** Problem to work on **
Reproduce the entries below word for word, from the very first line through the line containing "collection date: 2012-10-22", including both ends.

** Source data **
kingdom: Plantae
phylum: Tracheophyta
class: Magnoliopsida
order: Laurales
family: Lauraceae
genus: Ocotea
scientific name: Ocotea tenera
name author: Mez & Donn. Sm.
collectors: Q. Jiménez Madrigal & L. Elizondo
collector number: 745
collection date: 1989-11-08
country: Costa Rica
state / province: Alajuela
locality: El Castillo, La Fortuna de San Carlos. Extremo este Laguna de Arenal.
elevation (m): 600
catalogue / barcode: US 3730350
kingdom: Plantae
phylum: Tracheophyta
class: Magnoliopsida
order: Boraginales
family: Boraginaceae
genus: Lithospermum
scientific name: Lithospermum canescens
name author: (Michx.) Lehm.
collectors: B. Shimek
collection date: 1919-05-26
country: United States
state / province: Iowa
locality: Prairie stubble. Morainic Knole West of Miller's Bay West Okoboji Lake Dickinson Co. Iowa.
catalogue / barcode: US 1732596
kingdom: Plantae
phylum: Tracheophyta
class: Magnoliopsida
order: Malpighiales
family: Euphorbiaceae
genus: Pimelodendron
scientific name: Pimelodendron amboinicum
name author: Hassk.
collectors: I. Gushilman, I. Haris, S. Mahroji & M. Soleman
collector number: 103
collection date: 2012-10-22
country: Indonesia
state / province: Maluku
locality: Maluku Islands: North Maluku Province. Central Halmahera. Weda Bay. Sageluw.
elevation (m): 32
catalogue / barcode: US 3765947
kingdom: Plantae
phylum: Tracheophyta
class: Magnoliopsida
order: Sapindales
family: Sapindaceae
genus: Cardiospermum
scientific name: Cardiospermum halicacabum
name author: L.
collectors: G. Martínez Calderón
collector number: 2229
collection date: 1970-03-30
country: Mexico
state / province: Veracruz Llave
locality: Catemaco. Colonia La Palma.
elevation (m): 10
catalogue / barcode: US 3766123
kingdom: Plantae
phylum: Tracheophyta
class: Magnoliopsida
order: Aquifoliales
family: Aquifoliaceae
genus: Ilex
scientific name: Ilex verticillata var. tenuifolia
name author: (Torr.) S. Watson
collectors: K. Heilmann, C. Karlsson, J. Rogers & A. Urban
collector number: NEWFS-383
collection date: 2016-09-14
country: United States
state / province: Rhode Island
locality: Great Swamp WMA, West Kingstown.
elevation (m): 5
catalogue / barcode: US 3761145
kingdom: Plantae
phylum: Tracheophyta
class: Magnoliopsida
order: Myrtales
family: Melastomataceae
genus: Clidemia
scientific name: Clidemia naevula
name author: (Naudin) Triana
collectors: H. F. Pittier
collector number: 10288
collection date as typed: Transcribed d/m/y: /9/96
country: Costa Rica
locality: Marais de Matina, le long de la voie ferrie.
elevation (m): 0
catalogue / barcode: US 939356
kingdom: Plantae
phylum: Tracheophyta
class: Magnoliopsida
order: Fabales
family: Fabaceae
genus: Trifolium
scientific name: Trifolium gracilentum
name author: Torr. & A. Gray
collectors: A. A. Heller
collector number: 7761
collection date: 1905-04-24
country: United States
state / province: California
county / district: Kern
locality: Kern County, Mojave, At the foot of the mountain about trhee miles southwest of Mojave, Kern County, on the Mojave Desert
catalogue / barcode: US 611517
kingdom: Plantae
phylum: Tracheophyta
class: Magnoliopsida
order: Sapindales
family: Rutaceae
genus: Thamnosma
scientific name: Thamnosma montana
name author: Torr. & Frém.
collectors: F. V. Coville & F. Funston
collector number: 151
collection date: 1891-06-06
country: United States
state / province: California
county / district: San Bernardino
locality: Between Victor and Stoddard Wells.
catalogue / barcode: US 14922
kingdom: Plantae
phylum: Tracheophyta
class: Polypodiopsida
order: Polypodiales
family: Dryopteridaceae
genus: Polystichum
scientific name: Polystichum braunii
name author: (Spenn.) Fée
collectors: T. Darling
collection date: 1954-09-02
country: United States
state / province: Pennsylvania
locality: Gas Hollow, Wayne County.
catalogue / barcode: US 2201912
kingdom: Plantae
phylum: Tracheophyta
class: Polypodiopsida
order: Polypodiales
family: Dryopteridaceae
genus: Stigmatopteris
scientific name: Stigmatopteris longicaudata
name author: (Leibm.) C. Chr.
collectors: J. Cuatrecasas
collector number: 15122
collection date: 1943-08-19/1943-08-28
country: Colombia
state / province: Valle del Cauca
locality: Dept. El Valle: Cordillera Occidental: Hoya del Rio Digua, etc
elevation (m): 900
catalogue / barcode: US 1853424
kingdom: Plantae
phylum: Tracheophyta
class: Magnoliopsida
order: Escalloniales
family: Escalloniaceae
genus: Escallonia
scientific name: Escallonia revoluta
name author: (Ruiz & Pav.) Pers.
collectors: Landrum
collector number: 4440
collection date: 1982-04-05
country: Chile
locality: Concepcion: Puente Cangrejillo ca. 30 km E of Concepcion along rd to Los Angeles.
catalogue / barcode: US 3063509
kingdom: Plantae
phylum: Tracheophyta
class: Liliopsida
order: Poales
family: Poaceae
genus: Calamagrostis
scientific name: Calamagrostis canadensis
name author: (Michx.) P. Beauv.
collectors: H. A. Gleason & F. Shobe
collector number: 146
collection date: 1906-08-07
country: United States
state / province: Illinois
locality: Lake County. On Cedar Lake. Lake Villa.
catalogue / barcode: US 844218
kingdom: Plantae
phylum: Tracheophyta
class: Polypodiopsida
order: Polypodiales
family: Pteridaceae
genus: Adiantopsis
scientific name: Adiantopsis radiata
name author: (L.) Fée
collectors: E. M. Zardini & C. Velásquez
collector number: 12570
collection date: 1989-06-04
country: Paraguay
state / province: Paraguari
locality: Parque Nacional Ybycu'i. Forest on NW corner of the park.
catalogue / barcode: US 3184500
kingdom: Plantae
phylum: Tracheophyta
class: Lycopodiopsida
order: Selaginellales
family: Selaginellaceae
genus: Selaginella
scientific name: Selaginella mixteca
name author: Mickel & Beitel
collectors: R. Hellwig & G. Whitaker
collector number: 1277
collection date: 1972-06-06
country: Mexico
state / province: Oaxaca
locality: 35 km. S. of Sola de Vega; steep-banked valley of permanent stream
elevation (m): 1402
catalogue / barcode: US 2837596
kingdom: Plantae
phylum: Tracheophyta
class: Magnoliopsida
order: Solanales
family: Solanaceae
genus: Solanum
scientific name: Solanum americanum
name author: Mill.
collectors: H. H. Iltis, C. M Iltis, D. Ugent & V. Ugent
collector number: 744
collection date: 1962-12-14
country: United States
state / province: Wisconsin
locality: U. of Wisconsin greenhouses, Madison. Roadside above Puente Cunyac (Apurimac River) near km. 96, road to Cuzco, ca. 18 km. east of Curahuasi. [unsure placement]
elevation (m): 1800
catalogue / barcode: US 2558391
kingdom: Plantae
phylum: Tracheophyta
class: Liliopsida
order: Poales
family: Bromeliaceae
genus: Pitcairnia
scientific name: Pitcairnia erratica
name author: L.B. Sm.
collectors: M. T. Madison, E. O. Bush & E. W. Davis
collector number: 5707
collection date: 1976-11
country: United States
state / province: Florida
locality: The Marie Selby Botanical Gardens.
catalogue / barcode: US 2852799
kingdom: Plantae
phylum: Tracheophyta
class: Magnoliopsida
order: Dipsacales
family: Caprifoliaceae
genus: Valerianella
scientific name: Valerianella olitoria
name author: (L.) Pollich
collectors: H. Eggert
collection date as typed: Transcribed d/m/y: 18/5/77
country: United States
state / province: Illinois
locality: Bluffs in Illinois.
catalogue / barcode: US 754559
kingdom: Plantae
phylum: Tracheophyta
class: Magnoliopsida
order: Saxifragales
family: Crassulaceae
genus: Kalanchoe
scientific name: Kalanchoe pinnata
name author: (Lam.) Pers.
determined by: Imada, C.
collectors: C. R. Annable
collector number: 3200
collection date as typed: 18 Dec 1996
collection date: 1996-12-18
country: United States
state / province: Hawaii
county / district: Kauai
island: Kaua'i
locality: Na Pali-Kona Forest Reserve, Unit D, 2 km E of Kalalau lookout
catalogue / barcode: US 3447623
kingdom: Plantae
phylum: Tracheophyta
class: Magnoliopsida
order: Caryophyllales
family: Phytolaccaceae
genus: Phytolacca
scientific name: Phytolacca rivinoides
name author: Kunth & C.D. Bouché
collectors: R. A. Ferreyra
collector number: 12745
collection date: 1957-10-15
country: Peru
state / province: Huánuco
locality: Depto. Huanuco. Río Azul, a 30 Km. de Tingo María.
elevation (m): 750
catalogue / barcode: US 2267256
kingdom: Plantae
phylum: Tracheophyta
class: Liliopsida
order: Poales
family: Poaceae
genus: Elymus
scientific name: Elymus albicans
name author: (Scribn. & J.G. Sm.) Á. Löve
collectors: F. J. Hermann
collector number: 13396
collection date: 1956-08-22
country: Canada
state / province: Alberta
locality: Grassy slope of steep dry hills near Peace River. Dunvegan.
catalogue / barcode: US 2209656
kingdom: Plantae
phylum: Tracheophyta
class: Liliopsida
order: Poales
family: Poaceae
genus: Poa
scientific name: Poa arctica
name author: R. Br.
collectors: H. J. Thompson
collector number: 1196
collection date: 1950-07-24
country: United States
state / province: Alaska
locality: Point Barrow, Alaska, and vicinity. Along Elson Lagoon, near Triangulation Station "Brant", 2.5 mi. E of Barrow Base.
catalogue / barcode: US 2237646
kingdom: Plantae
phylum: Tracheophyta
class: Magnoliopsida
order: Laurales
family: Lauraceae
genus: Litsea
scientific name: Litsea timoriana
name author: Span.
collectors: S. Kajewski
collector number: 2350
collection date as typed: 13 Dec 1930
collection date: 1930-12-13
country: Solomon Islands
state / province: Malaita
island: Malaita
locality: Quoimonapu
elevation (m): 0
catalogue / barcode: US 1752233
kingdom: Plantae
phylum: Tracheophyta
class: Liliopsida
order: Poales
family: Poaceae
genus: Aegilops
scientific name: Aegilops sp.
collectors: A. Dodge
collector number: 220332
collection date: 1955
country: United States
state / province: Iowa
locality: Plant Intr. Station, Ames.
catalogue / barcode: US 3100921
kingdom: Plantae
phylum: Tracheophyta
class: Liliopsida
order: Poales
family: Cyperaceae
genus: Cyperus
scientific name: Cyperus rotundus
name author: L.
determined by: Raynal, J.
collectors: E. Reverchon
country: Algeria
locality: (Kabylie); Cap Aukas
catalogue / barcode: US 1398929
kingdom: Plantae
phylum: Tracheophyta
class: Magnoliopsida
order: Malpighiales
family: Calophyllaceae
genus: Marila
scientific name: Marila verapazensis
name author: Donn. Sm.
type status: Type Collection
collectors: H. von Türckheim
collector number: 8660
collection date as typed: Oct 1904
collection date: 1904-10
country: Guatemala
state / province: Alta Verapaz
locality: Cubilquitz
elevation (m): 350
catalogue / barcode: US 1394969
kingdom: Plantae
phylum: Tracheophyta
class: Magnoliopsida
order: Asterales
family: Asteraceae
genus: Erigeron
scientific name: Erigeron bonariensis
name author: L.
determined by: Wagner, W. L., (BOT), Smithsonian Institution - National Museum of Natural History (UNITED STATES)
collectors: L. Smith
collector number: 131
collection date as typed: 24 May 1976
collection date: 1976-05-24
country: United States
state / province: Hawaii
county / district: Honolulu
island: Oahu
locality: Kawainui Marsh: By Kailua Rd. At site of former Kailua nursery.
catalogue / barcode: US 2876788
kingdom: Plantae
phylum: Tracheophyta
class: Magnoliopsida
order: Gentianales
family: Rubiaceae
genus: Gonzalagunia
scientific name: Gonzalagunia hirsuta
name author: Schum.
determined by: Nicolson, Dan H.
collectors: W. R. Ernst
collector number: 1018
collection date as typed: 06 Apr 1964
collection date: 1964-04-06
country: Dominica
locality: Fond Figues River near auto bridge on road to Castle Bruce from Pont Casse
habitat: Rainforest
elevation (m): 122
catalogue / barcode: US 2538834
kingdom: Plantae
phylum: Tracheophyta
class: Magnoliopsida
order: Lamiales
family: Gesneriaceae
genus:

** Reply to the task **
kingdom: Plantae
phylum: Tracheophyta
class: Magnoliopsida
order: Laurales
family: Lauraceae
genus: Ocotea
scientific name: Ocotea tenera
name author: Mez & Donn. Sm.
collectors: Q. Jiménez Madrigal & L. Elizondo
collector number: 745
collection date: 1989-11-08
country: Costa Rica
state / province: Alajuela
locality: El Castillo, La Fortuna de San Carlos. Extremo este Laguna de Arenal.
elevation (m): 600
catalogue / barcode: US 3730350
kingdom: Plantae
phylum: Tracheophyta
class: Magnoliopsida
order: Boraginales
family: Boraginaceae
genus: Lithospermum
scientific name: Lithospermum canescens
name author: (Michx.) Lehm.
collectors: B. Shimek
collection date: 1919-05-26
country: United States
state / province: Iowa
locality: Prairie stubble. Morainic Knole West of Miller's Bay West Okoboji Lake Dickinson Co. Iowa.
catalogue / barcode: US 1732596
kingdom: Plantae
phylum: Tracheophyta
class: Magnoliopsida
order: Malpighiales
family: Euphorbiaceae
genus: Pimelodendron
scientific name: Pimelodendron amboinicum
name author: Hassk.
collectors: I. Gushilman, I. Haris, S. Mahroji & M. Soleman
collector number: 103
collection date: 2012-10-22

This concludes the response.